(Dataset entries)
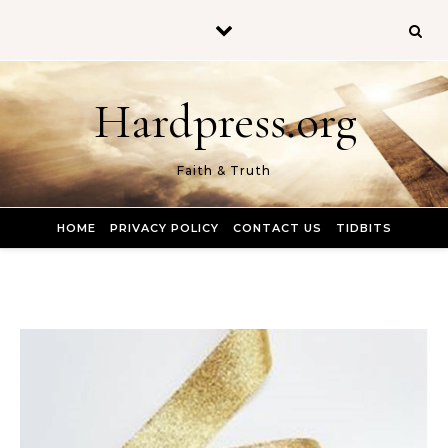
Skip to content
Hardpress.org
Faith & Truth
HOME
PRIVACY POLICY
CONTACT US
TIDBITS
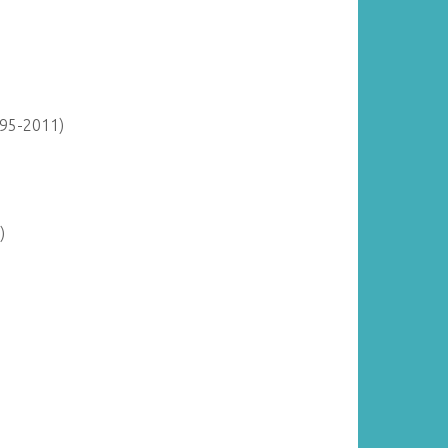
895-2011)
)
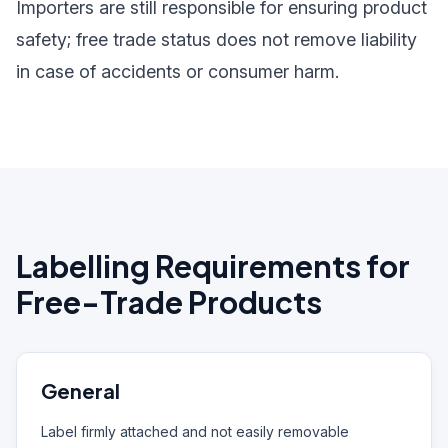
Importers are still responsible for ensuring product
safety; free trade status does not remove liability
in case of accidents or consumer harm.
Labelling Requirements for
Free-Trade Products
General
Label firmly attached and not easily removable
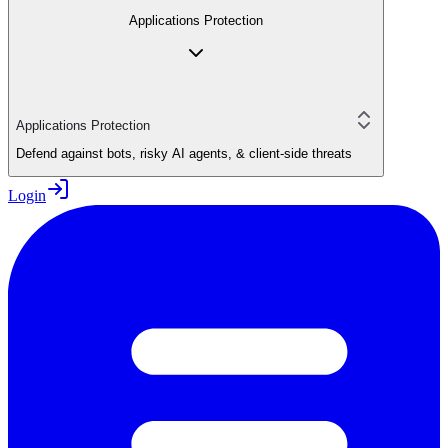
Applications Protection
Applications Protection
Defend against bots, risky AI agents, & client-side threats
Login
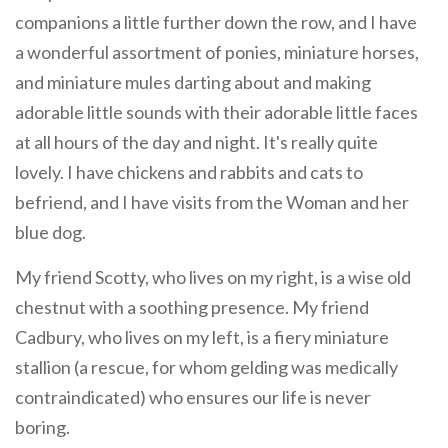
companions a little further down the row, and I have
a wonderful assortment of ponies, miniature horses,
and miniature mules darting about and making
adorable little sounds with their adorable little faces
at all hours of the day and night. It's really quite
lovely. I have chickens and rabbits and cats to
befriend, and I have visits from the Woman and her
blue dog.
My friend Scotty, who lives on my right, is a wise old
chestnut with a soothing presence. My friend
Cadbury, who lives on my left, is a fiery miniature
stallion (a rescue, for whom gelding was medically
contraindicated) who ensures our life is never
boring.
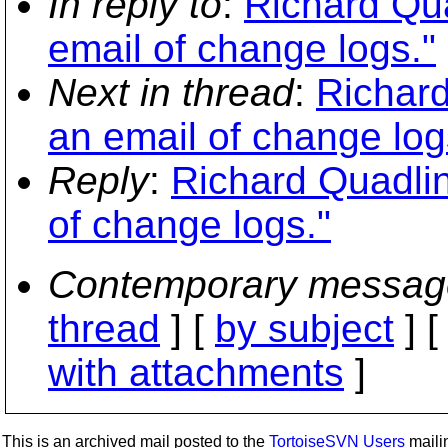
In reply to
:
Richard Qua
email of change logs."
Next in thread
:
Richard
an email of change log
Reply
:
Richard Quadlin
of change logs."
Contemporary messag
thread
] [
by subject
] 
with attachments
]
This is an archived mail posted to the
TortoiseSVN Users
mailin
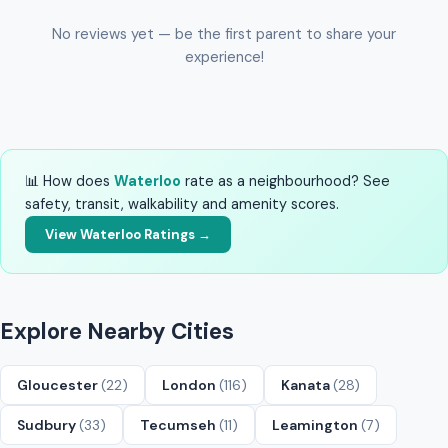
No reviews yet — be the first parent to share your
experience!
📊 How does
Waterloo
rate as a neighbourhood? See
safety, transit, walkability and amenity scores.
View Waterloo Ratings →
Explore Nearby Cities
Gloucester
(22)
London
(116)
Kanata
(28)
Sudbury
(33)
Tecumseh
(11)
Leamington
(7)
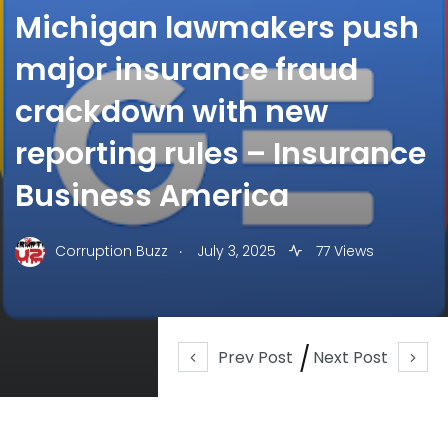
Michigan lawmakers push
major insurance fraud
crackdown with new
reporting rules – Insurance
Business America
.
Corruption Buzz
July 3, 2025
77 Views
Prev Post
Next Post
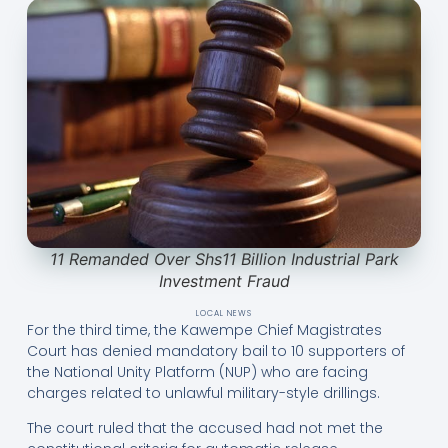
11 Remanded Over Shs11 Billion Industrial Park
Investment Fraud
LOCAL NEWS
For the third time, the Kawempe Chief Magistrates
Court has denied mandatory bail to 10 supporters of
the National Unity Platform (NUP) who are facing
charges related to unlawful military-style drillings.
The court ruled that the accused had not met the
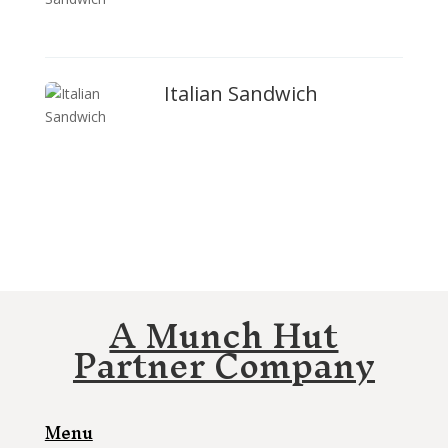
Italian Sandwich
A Munch Hut
Partner Company
Menu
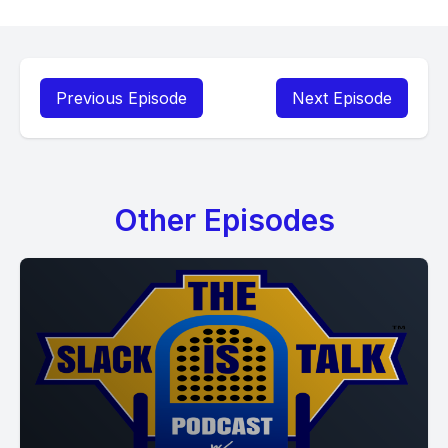
Previous Episode
Next Episode
Other Episodes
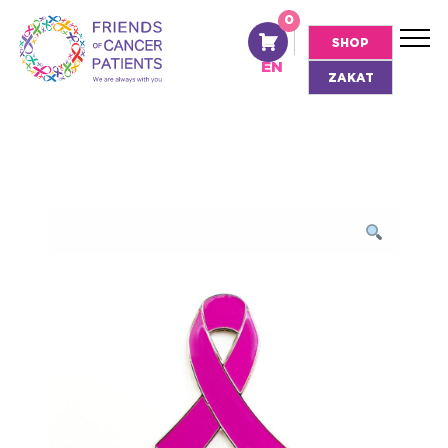
0
AR
SHOP
EN
ZAKAT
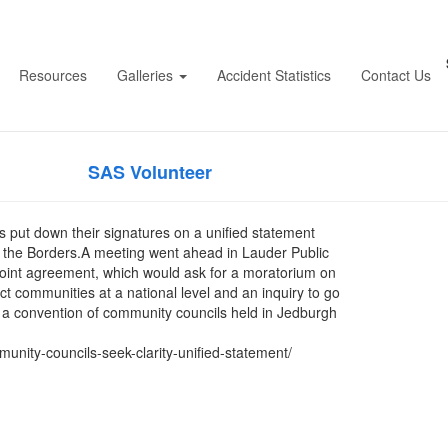
councils to seek further
Resources
Galleries
Accident Statistics
Contact Us
d statement – Border Te
blished by
on
April 20, 2026
April 20, 2
SAS Volunteer
 put down their signatures on a unified statement
in the Borders.A meeting went ahead in Lauder Public
-point agreement, which would ask for a moratorium on
t communities at a national level and an inquiry to go
t a convention of community councils held in Jedburgh
ity-councils-seek-clarity-unified-statement/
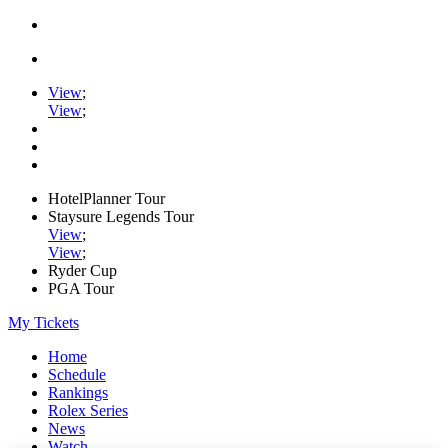
View
;
View
;
HotelPlanner Tour
Staysure Legends Tour
View
;
View
;
Ryder Cup
PGA Tour
My Tickets
Home
Schedule
Rankings
Rolex Series
News
Watch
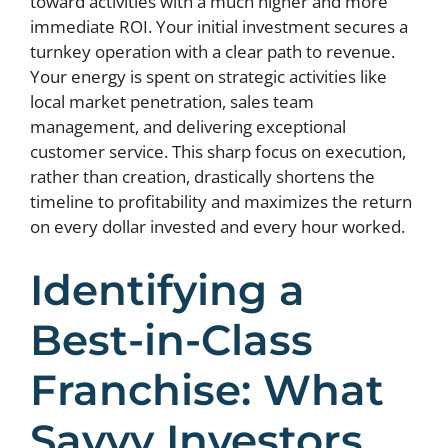
toward activities with a much higher and more
immediate ROI. Your initial investment secures a
turnkey operation with a clear path to revenue.
Your energy is spent on strategic activities like
local market penetration, sales team
management, and delivering exceptional
customer service. This sharp focus on execution,
rather than creation, drastically shortens the
timeline to profitability and maximizes the return
on every dollar invested and every hour worked.
Identifying a
Best-in-Class
Franchise: What
Savvy Investors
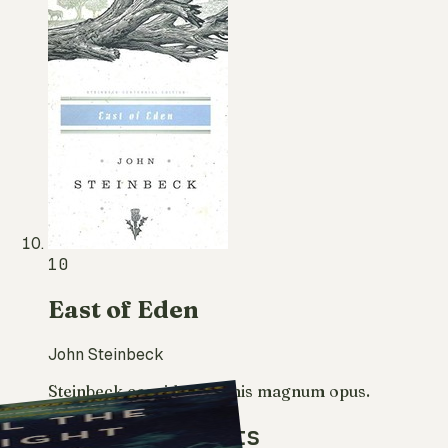
10
East of Eden
John Steinbeck
Steinbeck considered it his magnum opus.
More reading lists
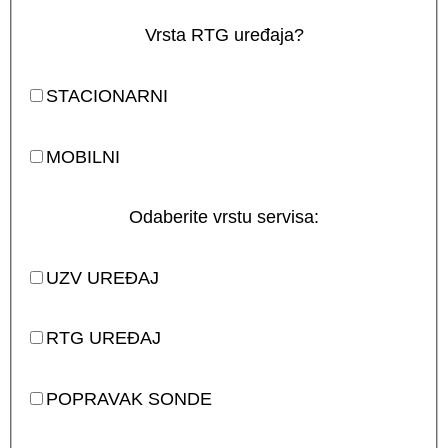
Vrsta RTG uređaja?
STACIONARNI
MOBILNI
Odaberite vrstu servisa:
UZV UREĐAJ
RTG UREĐAJ
POPRAVAK SONDE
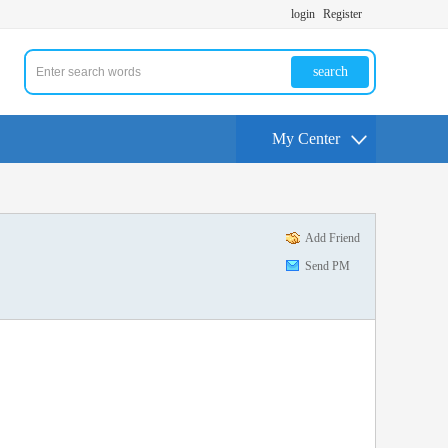
login
Register
search
My Center
Add Friend
Send PM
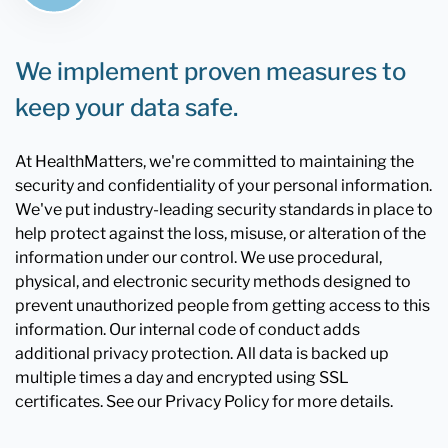
We implement proven measures to
keep your data safe.
At HealthMatters, we're committed to maintaining the
security and confidentiality of your personal information.
We've put industry-leading security standards in place to
help protect against the loss, misuse, or alteration of the
information under our control. We use procedural,
physical, and electronic security methods designed to
prevent unauthorized people from getting access to this
information. Our internal code of conduct adds
additional privacy protection. All data is backed up
multiple times a day and encrypted using SSL
certificates. See our Privacy Policy for more details.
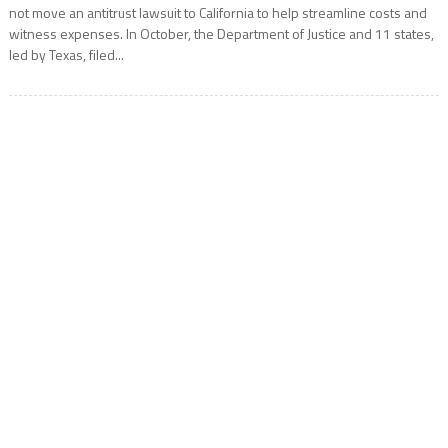
not move an antitrust lawsuit to California to help streamline costs and
witness expenses. In October, the Department of Justice and 11 states,
led by Texas, filed...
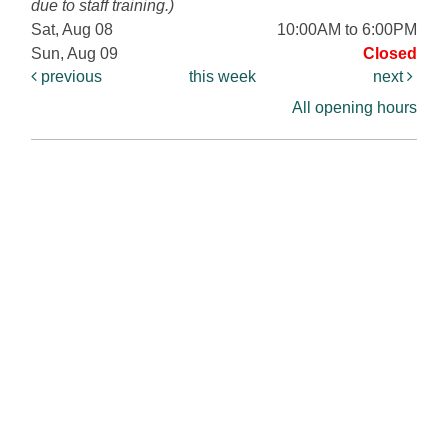
due to staff training.)
Sat, Aug 08
10:00AM to 6:00PM
Sun, Aug 09
Closed
previous
this week
next
All opening hours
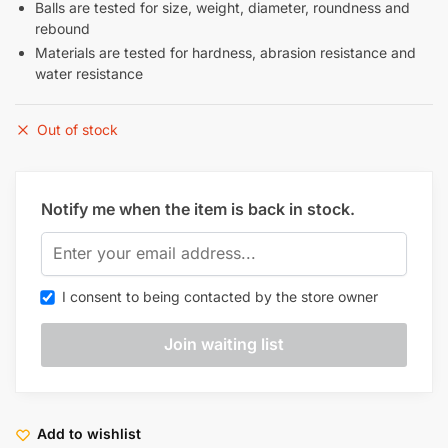
Balls are tested for size, weight, diameter, roundness and
rebound
Materials are tested for hardness, abrasion resistance and
water resistance
Out of stock
Notify me when the item is back in stock.
I consent to being contacted by the store owner
Add to wishlist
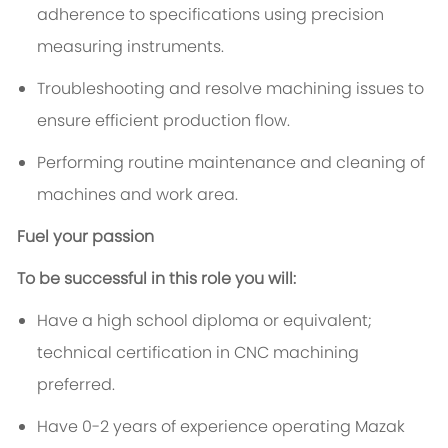
adherence to specifications using precision
measuring instruments.
Troubleshooting and resolve machining issues to
ensure efficient production flow.
Performing routine maintenance and cleaning of
machines and work area.
Fuel your passion
To be successful in this role you will:
Have a high school diploma or equivalent;
technical certification in CNC machining
preferred.
Have 0-2 years of experience operating Mazak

ASSIGNED TASK
Look through the records above for the string "stock", then copy every line that has it.

RESPONSE AREA
Out of stock
Notify me when the item is back in stock.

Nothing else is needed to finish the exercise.